◆ Excerpt

=== Section Start ===

I have access to a dual-socket system consisting of two NUMA nodes to do some data processing.
My code is relatively straightforward and I'm using openMP for a main parallelizable loop that looks like this (k is a function parameter and buffer is a multi-gigabytes array of length n):
uint64_t m=0;
uint64_t *rk = (uint64_t *) calloc(k, sizeof(uint64_t));
#pragma omp parallel
{
#pragma omp for reduction(+:m), reduction(+:rk[:k])
for (uint64_t i=0; i<n-k; i++)
{
m += (uint64_t)buffer[i];
for (uint64_t j=0; j<k; j++)
{
rk[j] += (uint64_t)buffer[i]*(uint64_t)buffer[i+j];
}
}
/* Other stuff, serial and parallel */
}
Under Linux Mint I can compile with gcc without problem and all of the cores on both sockets are put to good use. However, on Windows (mingw-gcc on cygwin) only a single NUMA node is used. Since my code isn't really sensitive to the memory latency, I get 2x slowdown on Windows.

=== Section End ===

◆ Required action 1
In the OpenMP post, how much slower does the code run on Windows?
◆ Required action 2
Rewrite the lines of the records as a numbered list, from the line with "Productos Confiables" up to and including the last line of the records, skipping blank lines. Leave the pictures out of the answer.
The records that come next have no connection to the OpenMP post.

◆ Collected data
=== Section Start ===

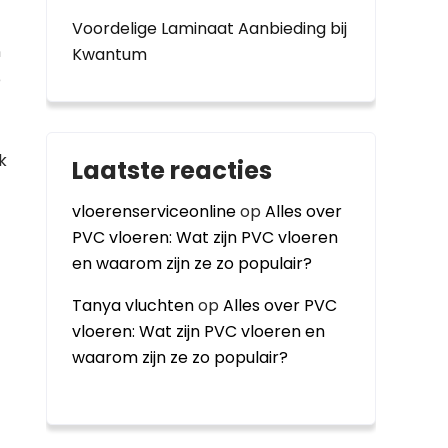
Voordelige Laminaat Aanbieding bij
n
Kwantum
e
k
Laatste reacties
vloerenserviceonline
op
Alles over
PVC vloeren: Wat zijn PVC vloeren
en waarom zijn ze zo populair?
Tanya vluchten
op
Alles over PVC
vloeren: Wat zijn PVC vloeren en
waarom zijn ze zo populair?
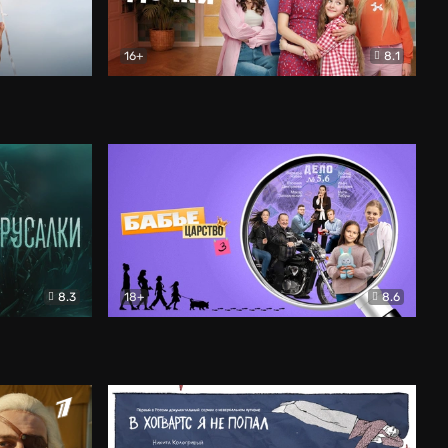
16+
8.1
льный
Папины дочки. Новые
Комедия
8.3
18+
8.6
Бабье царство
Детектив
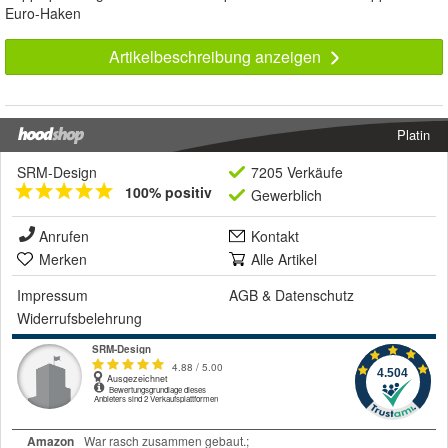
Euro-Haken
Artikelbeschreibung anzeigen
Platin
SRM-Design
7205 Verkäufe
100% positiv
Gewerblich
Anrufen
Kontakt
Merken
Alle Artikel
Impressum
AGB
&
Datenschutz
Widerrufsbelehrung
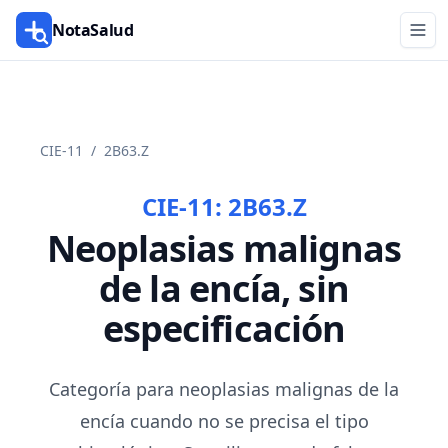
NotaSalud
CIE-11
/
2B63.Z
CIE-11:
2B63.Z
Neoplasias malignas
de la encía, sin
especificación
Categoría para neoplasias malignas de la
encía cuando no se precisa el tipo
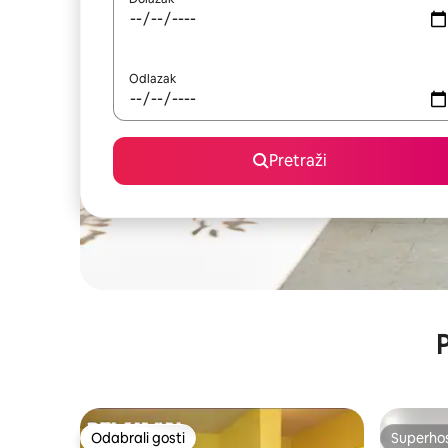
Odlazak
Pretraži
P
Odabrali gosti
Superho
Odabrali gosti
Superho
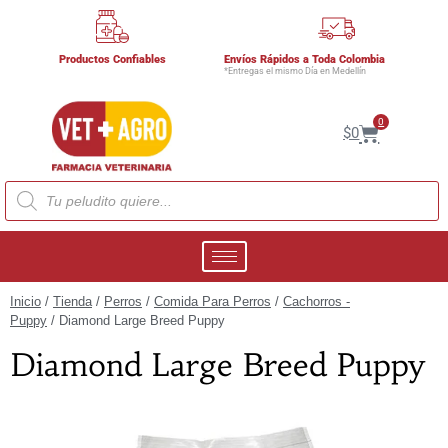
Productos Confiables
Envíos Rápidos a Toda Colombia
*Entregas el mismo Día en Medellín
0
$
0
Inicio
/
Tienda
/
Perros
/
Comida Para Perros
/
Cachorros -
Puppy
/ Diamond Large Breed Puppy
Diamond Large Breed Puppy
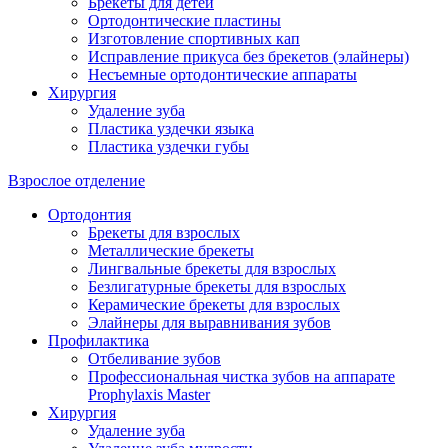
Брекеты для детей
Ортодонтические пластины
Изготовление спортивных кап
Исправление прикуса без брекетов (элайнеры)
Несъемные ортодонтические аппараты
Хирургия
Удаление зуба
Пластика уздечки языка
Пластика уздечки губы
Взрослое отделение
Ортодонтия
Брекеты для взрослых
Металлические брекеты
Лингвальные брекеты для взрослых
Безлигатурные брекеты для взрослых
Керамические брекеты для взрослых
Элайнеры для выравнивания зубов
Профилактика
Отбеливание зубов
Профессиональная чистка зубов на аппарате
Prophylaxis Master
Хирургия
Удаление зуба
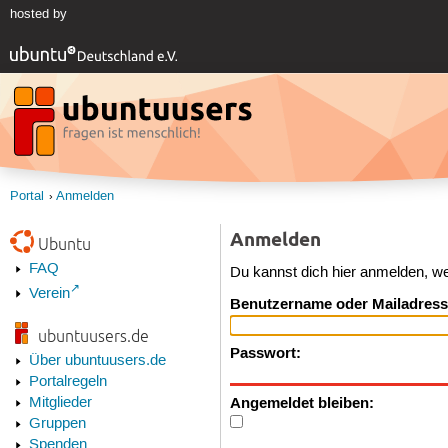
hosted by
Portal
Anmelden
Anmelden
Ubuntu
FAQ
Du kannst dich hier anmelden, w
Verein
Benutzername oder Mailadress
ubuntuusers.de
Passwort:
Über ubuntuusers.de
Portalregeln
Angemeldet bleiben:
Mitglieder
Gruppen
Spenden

=== Section End ===

◆ Reply 1
It runs about 2x slower.

◆ Reply 2
1. Productos Confiables
2. Envíos Rápidos a Toda Colombia
3. *Entregas el mismo Día en Medellín
4. 0
5. $
6. 0
7. Inicio
8. /
9. Tienda
10. /
11. Perros
12. /
13. Comida Para Perros
14. /
15. Cachorros -
16. Puppy
17. / Diamond Large Breed Puppy
18. Diamond Large Breed Puppy
19. Брекеты для детей
20. Ортодонтические пластины
21. Изготовление спортивных кап
22. Исправление прикуса без брекетов (элайнеры)
23. Несъемные ортодонтические аппараты
24. Хирургия
25. Удаление зуба
26. Пластика уздечки языка
27. Пластика уздечки губы
28. Взрослое отделение
29. Ортодонтия
30. Брекеты для взрослых
31. Металлические брекеты
32. Лингвальные брекеты для взрослых
33. Безлигатурные брекеты для взрослых
34. Керамические брекеты для взрослых
35. Элайнеры для выравнивания зубов
36. Профилактика
37. Отбеливание зубов
38. Профессиональная чистка зубов на аппарате
39. Prophylaxis Master
40. Хирургия
41. Удаление зуба
42. hosted by
43. Portal
44. Anmelden
45. Anmelden
46. Ubuntu
47. FAQ
48. Du kannst dich hier anmelden, w
49. Verein
50. Benutzername oder Mailadress
51. ubuntuusers.de
52. Passwort:
53. Über ubuntuusers.de
54. Portalregeln
55. Angemeldet bleiben:
56. Mitglieder
57. Gruppen
58. Spenden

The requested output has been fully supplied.